November 30, 2024

Northern Elephant Seals Sleep Very Little

Science & Technology

Northern Elephant Seals Sleep Very Little

By: Katelyn Wei

The northern elephant seals swim in the ocean for several months and take short naps on shore. When on their journey, they only sleep around 20 minutes at times. They only get around two hours of sleep a day.

“It’s important to map these extremes of across the animal kingdom,” says Jessica Kendall-Bar, who studies marine mammals at the University of California, San Diego. Analyzing how long each animals sleep can help answer the question why animals and people sleep.
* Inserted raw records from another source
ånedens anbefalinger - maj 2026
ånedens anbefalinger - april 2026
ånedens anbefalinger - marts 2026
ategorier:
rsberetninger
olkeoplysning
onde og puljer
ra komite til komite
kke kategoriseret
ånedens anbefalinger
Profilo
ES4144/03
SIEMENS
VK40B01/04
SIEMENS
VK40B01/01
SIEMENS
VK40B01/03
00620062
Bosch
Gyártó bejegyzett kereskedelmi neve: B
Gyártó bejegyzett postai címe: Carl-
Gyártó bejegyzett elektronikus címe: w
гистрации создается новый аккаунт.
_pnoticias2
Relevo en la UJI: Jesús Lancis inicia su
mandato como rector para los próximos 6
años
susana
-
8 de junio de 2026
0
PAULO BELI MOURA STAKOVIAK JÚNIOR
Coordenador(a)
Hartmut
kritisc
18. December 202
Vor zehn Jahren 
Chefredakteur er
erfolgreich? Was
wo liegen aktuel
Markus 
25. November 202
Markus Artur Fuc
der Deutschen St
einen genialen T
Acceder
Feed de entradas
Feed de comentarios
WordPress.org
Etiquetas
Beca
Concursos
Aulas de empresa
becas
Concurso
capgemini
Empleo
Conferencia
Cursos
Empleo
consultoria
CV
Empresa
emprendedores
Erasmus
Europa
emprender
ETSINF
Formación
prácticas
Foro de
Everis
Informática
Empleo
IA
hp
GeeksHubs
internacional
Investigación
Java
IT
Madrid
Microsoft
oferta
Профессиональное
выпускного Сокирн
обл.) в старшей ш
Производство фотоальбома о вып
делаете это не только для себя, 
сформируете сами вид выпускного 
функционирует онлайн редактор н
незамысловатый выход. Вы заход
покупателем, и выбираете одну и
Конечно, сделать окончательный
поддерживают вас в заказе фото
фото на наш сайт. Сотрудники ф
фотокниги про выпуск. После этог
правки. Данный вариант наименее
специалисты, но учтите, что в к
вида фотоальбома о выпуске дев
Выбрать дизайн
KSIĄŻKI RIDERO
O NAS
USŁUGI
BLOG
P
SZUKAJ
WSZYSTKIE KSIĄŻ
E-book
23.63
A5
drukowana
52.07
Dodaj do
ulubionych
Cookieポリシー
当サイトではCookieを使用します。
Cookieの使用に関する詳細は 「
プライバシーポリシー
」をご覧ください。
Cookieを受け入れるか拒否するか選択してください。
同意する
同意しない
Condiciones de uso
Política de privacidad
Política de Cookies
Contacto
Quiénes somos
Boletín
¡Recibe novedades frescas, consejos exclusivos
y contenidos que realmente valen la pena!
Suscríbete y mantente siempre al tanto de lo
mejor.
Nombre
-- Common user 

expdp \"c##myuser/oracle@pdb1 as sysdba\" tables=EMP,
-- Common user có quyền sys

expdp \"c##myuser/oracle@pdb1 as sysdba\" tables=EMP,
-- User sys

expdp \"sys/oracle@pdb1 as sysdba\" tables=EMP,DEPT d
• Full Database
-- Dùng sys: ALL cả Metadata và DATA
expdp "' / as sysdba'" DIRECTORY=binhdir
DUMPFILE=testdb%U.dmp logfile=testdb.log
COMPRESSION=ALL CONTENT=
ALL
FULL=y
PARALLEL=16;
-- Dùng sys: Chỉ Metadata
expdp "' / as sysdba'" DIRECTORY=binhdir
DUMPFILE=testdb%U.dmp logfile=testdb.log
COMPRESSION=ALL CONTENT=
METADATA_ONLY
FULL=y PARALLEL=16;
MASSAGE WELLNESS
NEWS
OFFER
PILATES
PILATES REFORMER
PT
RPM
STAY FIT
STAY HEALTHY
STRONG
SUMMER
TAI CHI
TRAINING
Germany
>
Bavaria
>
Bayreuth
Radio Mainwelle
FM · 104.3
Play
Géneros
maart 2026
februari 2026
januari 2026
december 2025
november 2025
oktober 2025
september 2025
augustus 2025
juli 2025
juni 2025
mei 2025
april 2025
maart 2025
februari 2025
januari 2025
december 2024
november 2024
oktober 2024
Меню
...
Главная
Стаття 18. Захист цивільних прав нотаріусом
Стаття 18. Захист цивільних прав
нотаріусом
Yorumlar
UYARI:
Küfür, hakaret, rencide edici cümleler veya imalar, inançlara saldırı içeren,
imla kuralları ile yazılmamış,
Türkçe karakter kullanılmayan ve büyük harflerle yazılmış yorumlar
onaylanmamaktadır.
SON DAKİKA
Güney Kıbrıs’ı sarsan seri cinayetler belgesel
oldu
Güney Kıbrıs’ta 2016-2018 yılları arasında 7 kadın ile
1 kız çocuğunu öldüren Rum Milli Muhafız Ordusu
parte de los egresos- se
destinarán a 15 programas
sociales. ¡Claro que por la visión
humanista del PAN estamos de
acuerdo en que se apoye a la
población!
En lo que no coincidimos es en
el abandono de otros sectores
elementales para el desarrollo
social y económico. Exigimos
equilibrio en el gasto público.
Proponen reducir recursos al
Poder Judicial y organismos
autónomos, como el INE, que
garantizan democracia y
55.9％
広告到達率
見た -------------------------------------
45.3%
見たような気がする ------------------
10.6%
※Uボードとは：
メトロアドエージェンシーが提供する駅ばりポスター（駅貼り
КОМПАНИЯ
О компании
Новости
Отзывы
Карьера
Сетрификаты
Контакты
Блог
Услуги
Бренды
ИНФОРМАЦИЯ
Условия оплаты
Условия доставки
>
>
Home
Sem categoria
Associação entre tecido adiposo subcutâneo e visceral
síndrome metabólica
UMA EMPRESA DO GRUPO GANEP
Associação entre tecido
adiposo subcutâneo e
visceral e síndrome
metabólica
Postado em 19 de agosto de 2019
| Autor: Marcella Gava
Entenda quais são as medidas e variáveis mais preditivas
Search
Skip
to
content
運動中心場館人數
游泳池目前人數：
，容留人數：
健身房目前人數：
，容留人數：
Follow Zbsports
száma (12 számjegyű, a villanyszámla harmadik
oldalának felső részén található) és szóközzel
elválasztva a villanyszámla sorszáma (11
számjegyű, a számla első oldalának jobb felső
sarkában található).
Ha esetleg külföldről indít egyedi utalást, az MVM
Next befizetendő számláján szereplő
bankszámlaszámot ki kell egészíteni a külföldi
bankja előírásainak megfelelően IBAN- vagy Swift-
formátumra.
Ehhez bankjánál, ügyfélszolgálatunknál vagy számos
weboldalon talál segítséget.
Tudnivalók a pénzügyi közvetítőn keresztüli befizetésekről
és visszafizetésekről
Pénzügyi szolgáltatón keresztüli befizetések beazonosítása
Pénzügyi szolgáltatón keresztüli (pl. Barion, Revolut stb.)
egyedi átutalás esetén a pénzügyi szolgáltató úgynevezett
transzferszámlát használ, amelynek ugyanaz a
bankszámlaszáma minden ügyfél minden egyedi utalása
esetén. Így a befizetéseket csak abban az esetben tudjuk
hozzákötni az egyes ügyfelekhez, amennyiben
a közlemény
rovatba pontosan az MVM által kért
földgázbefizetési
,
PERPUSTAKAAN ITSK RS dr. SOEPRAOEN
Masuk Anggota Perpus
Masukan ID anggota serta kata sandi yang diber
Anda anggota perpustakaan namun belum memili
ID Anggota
Knowing how seals slip can motivate people to find methods of protecting the places where they sleep. Normally, the northern elephant seals stay in the Pacific Ocean for most of the year. Those animals hunt for fish, squid, and more. They are normally hunted by sharks and orcas. The seals are vulnerable the most to predators at the sea surface, so they only come out to the air for a couple of minutes.

Kendall-Bar’s team wanted to find out if northern elephant seals do sleep while diving. To find out, they put a cap on two seals. These caps can record the animal’s brain waves, to show when they were asleep.

Looking at the brainwaves, researchers can see how seals move when sleeping. The team released the seals on the Coast of California. Then they match the brain wave readings to their diving motions to show how the seals get sleep on long journeys.

The data showed the northern elephant seal wants to sleep at sea. It first dives and then relaxes into a glide. It can descent hundreds of meters in their naps. However, that is where sharks and orcas normally settle. When the seal wakes up, it swims back to the surface.

Compared with other sea mammals, the northern elephant seals have quite different sleep habits. Most marine mammals sleep with half of their brains asleep, and the other half awake. They sleep with one eye open.

“It’s pretty cool” that elephant seals get by without one-sided sleep, Kendall-Bar says. “They’re shutting off both halves of their brain completely and leaving themselves vulnerable.” Diving far below the predators is how seals rest easily.